Look at earbuds, home theater systems, or any number of audio electronics, and you’ll see the term “digital signal processing” (DSP) tossed around. Let’s explore what this term actually means, and what it’s doing to your audio.
The Basics of Digital Signal Processing Explained
For a term so casually used in marketing, DSP is a very complex subject. At a basic level, all digital signal processing does is take a signal—for our purposes, an audio signal—and digitally manipulate it to achieve some sort of desired result.
That sounds simple, but the actual processing and algorithms used can be incredibly complex. A simple task like increasing volume a certain amount may be relatively simple, but something like adaptive noise cancellation is a much tougher task to handle.
You’ll sometimes see a product like headphones described as having “a DSP.” In this case, the initialism stands for a digital signal processor. All this means is that the product has a chip that is dedicated to processing audio signals in certain ways.
Having a DSP chip is more common in devices that you wouldn’t necessarily expect to have processing built-in, like headphones. Digital signal processing is used in plenty of other places, like your phone or computer, but because those devices already have powerful processors built in, there is often no need for a separate chip dedicated to digital signal processing.
Even in systems with traditional CPUs, you’ll occasionally see DSP-specific chips included. This is because audio signal processing needs to happen in real-time, so optimized circuits can improve this type of performance.
Common Uses For Digital Signal Processing
Digital signal processing is capable of doing extraordinary things, but it also has simple uses. When you’re listening to a music playlist, for example, many players use DSP to ensure that there aren’t massive volume jumps between songs.
Analog to digital conversion and digital to analog conversion are another common use case for DSP. Often, the conversion will take place in a specialized DSP chip meant specifically for this purpose, known as a DAC or AD/DA converter, depending on whether it only converts one-way. Turning real-world audio signals into digital signals is an art in itself, so you’ll find some costly converters on the market.
One use for DSP that you probably encounter and pay attention to more regularly is noise cancellation. A combination of external microphones on your headphones and digital signal processing cancels out the sounds around you.

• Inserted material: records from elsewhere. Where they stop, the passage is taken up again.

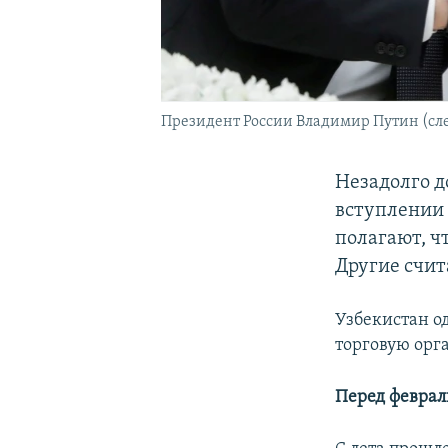
Президент России Владимир Путин (слев
Незадолго д
вступлении 
полагают, ч
Другие счит
Узбекистан о
торговую орг
Перед феврал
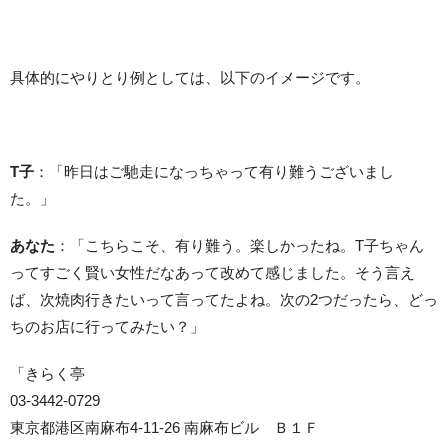
具体的にやりとり例としては、以下のイメージです。
T子
：「昨日はご馳走になっちゃって有り難うございまし
た。」
あなた
：「こちらこそ、有り難う。楽しかったね。T子ちゃん
ってすごく賢い女性だなあって改めて感じました。そう言え
ば、次焼肉行きたいって言ってたよね。次の2つだったら、どっ
ちのお店に行ってみたい？」
「きらく亭
03-3442-0729
東京都港区南麻布4-11-26 南麻布ビル Ｂ１Ｆ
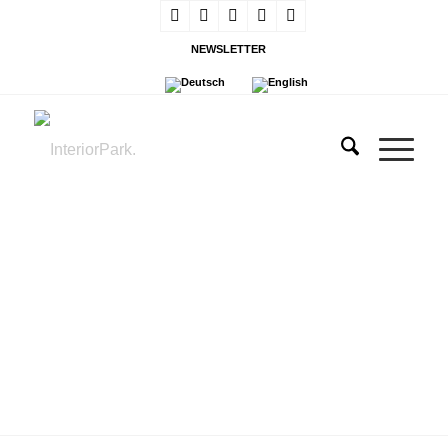
NEWSLETTER
NACHHALTIGKEIT
nach der europäischen CSRD und internationalen
GRI Standards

The flip side of that same coin that also uses DSP is Transparency Mode, as Apple calls it. This uses those same microphones that make noise cancellation possible, but instead of canceling it out, it amplifies the sound, letting you more easily hear your surroundings.
Digital EQ is another common use for digital signal processing. If you’ve ever used a music app on your phone or computer that lets you adjust the EQ, this is digital signal processing in action. When you adjust a slider, the processing digitally amplifies or lowers the amplitude of certain frequencies.

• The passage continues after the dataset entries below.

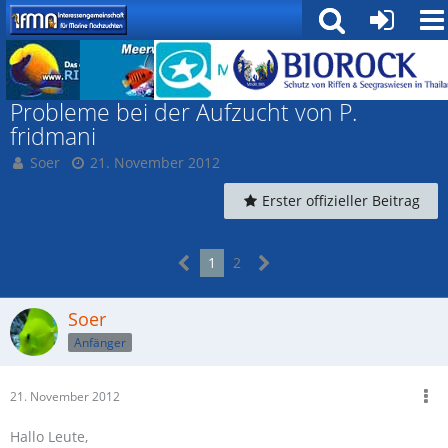
Fische
Probleme bei der Aufzucht von P.
fridmani
Soer
21. November 2012
Erster offizieller Beitrag
1
2
Soer
Anfänger
21. November 2012
Hallo Leute,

A final example is room correction. Many home theater systems now include a system to automatically adjust various settings to make sure that the sound is optimized for the size and shape of your room. It also sets the timing for each speaker so that the sound reaches your couch perfectly in sync.
When Does DSP Matter to You?
Asking when digital signal processing matters might seem like an odd question, but there are times when it’s crucial. For audio, there are certain aspects of products where you should pay close attention to the type of digital signal processing or the manufacturer of the DSP chip.
As mentioned earlier, if you’re buying a headphone amp or A/V receiver, the better quality the AD/DA converters, the better it will sound. You’ll still hear everything fine with a lower quality converter, but if you fancy yourself an audio enthusiast, you won’t want to go with the cheapest possible components.
Noise cancellation is another area where the quality of both the DSP chips and the algorithms running on them makes a massive difference. Not all noise cancellation is created equal, so you’ll want to make sure to pay close attention when buying earbuds or headphones.
At the same time, onboard EQ in headphones or various sound modes on Bluetooth speakers and A/V receivers aren’t as important. In many cases, these are novelty features in the first place, so the quality of the processing used for these features doesn’t need to factor as heavily into your purchasing decisions.
Knowing what matters to you is essential, so don’t sweat too much over DSP features if you know you won’t be using them all that often.